Désormais, l’audience de conciliation est remplacée par une phase dite « d’orientation des mesures provisoires » à laquelle la présence des conjoints n’est plus obligatoire ; à l’inverse de celle de leur avocat respectif. Le législateur a néanmoins prévu qu’en cas de « grand désaccord », le juge pourra décider de rendre obligatoire la présence des deux conjoints.
« Cette audience se déroule en deux temps (dans le même acte) mais plus en deux parties distinctes. Dans un premier temps, on évoque la procédure de divorce elle-même (obligatoire), et dans un second temps les mesures provisoires. Une seconde partie facultative puisque les époux peuvent s’entendre pour qu’il n’y ait pas de mesures provisoires ».
Un délai de séparation désormais raccourci de 2 à 1 an
Outre l’allègement de la procédure judiciaire, le délai de séparation est ramené de 2 à 1 an. En clair, quand l’un des époux bloquait le divorce, il fallait justifier de 2 ans de séparation pour divorcer par « altération définitive du lien ». Durant cette période, l’époux demandeur ne pouvait assigner l’autre afin que le juge prononce le divorce. Désormais, le demandeur pourra assigner en divorce après un délai de 1 an.
Les effets de la crise sanitaire sur les divorces ?
Comme le rappelle Maka Djoumoi, certains divorces ont été reportés à plusieurs reprises à cause de la grève, puis du confinement.

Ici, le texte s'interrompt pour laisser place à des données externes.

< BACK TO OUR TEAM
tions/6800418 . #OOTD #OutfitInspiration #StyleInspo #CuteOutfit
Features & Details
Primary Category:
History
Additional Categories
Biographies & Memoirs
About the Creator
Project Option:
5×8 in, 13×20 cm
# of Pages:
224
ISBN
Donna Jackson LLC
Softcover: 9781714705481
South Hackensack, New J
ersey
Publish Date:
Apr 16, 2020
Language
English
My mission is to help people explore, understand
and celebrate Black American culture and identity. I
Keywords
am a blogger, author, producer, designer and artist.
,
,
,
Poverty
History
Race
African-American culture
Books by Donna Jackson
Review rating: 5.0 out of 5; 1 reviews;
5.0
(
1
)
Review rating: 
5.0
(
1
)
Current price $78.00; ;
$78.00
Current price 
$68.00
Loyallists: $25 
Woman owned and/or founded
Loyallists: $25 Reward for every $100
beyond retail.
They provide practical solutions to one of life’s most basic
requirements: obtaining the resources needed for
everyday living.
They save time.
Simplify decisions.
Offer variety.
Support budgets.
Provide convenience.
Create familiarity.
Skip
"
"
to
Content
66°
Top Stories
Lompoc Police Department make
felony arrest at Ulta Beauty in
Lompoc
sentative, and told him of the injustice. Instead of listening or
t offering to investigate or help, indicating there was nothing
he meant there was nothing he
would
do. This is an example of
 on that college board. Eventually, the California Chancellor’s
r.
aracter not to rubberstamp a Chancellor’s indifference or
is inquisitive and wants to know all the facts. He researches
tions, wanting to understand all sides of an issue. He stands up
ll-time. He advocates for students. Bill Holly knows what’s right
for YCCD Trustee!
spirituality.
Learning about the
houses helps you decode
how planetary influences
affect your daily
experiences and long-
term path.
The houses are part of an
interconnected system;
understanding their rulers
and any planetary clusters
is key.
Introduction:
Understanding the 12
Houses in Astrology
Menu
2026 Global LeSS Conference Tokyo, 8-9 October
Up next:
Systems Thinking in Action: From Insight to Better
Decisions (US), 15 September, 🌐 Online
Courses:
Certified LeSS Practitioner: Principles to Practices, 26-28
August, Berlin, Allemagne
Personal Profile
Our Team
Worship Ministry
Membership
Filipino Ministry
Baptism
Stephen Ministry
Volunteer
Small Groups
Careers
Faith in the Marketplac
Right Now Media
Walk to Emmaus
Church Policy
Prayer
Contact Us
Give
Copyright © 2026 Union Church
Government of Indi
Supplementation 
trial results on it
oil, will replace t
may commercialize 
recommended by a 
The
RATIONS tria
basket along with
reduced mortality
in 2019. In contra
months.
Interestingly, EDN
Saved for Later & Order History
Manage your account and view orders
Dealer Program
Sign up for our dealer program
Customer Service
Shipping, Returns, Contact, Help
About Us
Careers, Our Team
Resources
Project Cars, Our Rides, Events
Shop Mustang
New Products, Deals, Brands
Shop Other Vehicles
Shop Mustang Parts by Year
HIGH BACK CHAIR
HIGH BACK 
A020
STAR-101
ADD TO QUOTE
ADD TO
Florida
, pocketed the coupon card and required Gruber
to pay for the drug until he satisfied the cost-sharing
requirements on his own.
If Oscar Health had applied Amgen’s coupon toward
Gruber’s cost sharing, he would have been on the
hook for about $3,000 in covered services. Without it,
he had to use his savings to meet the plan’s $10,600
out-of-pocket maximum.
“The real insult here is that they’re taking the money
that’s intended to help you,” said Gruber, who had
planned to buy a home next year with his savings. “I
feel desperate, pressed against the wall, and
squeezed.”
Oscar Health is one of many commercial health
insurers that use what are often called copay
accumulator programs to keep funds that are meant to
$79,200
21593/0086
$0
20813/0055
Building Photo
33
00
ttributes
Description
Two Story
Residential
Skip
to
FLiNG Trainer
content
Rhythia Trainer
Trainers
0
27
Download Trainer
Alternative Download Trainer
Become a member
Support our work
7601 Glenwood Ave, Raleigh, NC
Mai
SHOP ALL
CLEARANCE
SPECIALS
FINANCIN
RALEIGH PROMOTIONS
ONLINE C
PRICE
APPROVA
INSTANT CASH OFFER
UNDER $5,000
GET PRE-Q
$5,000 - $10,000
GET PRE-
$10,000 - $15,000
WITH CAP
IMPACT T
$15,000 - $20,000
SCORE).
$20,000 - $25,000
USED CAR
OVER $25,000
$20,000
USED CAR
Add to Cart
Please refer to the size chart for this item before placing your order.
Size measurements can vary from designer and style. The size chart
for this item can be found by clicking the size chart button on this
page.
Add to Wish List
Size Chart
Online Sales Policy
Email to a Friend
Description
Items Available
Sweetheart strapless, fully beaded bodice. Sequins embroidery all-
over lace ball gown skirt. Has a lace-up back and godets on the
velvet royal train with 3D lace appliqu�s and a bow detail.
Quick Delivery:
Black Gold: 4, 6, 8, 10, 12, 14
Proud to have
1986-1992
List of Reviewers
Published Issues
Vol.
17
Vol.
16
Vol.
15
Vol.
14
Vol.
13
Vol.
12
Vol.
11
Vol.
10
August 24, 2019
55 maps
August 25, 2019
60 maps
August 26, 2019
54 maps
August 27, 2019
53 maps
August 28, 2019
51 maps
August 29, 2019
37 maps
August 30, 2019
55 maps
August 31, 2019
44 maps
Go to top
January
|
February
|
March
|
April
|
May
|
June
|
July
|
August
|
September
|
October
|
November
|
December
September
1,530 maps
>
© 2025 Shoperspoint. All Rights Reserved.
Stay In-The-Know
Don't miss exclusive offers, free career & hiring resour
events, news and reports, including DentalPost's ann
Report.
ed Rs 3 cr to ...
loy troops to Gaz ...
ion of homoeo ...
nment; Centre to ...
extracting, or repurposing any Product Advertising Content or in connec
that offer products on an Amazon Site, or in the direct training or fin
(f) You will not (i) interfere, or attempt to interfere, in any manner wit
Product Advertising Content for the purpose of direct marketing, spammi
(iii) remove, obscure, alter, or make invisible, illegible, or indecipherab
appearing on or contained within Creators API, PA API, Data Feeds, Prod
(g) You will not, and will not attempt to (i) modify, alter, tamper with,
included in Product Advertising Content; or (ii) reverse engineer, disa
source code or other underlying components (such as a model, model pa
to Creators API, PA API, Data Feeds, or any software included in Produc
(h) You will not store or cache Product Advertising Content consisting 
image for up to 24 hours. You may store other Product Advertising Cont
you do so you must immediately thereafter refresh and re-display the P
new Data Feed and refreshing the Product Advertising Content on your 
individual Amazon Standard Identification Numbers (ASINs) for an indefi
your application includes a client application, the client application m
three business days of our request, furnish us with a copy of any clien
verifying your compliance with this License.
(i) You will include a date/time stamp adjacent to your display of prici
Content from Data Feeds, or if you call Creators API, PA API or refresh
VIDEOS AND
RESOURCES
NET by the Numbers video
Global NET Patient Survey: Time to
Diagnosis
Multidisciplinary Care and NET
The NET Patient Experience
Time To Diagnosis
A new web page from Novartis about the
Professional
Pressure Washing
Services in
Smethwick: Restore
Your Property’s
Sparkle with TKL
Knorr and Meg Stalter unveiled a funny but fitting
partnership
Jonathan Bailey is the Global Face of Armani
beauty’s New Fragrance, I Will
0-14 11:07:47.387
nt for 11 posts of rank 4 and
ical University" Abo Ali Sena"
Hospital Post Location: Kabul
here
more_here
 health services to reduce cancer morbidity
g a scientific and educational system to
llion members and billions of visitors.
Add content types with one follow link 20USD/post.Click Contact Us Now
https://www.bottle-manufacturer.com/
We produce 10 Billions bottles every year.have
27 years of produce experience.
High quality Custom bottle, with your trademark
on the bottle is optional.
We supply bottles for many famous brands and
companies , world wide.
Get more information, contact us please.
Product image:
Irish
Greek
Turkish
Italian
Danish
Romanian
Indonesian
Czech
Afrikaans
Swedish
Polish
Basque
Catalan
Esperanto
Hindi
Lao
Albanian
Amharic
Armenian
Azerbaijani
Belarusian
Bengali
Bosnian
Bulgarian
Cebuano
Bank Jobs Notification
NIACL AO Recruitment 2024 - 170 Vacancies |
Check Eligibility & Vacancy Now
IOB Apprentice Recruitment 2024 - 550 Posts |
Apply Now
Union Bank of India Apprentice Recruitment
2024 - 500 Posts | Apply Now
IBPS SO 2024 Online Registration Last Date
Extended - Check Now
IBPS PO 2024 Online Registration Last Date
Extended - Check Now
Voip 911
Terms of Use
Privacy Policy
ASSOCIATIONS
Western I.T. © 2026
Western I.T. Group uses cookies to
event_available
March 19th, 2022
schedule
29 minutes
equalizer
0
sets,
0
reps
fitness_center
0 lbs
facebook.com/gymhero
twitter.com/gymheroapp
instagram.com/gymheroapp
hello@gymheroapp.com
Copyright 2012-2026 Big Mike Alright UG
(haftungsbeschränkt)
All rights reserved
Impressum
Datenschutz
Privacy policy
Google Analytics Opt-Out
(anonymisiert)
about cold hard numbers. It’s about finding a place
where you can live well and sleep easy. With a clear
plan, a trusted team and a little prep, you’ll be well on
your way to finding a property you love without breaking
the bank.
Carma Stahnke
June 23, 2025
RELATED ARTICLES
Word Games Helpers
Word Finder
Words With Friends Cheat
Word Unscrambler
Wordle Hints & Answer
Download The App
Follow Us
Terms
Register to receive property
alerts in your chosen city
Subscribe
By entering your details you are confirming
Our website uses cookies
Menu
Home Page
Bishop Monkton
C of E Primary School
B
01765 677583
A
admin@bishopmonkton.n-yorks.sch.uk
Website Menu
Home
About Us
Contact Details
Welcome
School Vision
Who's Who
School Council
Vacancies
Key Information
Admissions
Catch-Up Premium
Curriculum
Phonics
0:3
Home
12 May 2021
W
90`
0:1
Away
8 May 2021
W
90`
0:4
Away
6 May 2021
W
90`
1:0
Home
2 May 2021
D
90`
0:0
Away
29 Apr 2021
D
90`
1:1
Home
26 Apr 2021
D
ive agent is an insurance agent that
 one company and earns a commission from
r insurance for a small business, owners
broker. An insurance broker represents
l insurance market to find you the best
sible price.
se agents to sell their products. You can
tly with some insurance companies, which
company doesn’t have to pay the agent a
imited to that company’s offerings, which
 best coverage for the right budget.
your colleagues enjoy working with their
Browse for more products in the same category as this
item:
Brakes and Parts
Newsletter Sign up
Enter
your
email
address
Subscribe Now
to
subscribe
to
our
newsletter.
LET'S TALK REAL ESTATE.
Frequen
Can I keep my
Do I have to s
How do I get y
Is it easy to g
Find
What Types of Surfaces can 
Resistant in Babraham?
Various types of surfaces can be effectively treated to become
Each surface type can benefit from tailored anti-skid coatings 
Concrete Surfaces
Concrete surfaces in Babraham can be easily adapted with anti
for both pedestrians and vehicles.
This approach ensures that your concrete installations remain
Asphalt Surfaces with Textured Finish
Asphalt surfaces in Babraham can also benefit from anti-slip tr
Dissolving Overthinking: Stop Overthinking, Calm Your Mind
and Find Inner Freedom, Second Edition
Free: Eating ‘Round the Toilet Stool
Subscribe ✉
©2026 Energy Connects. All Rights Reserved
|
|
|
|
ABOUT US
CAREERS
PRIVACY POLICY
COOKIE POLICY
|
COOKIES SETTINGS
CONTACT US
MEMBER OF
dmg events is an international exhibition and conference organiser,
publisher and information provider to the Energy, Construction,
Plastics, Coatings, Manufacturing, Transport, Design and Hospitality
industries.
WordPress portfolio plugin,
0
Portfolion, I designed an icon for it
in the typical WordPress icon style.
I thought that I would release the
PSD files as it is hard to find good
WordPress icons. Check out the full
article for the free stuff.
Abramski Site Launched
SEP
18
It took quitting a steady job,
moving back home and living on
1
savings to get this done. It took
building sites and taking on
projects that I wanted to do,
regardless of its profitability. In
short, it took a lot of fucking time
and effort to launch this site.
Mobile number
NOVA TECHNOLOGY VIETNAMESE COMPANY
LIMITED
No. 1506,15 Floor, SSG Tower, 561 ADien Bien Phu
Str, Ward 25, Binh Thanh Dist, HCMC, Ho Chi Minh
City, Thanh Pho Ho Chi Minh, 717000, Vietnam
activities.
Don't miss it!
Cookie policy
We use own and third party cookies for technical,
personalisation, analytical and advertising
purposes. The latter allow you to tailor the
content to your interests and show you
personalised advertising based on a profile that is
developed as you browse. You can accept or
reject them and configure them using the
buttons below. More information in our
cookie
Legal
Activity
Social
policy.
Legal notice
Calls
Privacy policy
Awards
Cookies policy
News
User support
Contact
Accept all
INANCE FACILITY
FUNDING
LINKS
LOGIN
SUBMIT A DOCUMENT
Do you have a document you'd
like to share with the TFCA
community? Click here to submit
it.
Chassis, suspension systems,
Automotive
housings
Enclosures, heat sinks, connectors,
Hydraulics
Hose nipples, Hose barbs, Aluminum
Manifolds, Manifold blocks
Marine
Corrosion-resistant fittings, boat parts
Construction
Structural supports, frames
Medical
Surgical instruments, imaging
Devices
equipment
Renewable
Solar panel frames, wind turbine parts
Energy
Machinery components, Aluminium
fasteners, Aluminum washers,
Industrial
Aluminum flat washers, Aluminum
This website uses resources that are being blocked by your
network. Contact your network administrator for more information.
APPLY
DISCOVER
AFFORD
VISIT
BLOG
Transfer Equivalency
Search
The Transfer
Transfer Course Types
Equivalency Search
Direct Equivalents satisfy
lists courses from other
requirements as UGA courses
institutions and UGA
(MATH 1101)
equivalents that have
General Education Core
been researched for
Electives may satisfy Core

Concernant une hausse du nombre de divorce liée au confinement, Maka Djoumoi est moins catégorique. De nombreux articles ont été publiés annonçant la hausse du nombre de divorce. Mais il s’agissait des divorces en Chine où la procédure peut aller très vite. En France, si nombre de juristes déclarent que les procédures de divorce ont augmenté, la jeune avocate perpignanaise se montre moins catégorique.
Par contre, un des éléments nouveaux depuis l’arrivée de la Covid est le rendez-vous pour les audiences. « Avant, nous étions tous convoqués à la même heure. On pouvait parfois se retrouver à plus de 100 dans la salle. Il fallait attendre que notre dossier soit appelé pour le plaider ou faire un renvoi. C’était une perte de temps pour nous et nos clients. Depuis le Covid, la veille de l’audience, nous indiquons sur un site internet de l’ordre notre intention de plaider ou de renvoyer le dossier. Et on nous indique un horaire précis pour plaider ».
Maka Djoumoi, avocate au barreau de Perpignan, et présidente de l’union des jeunes avocats du Pyrénées-Orientales depuis 2019.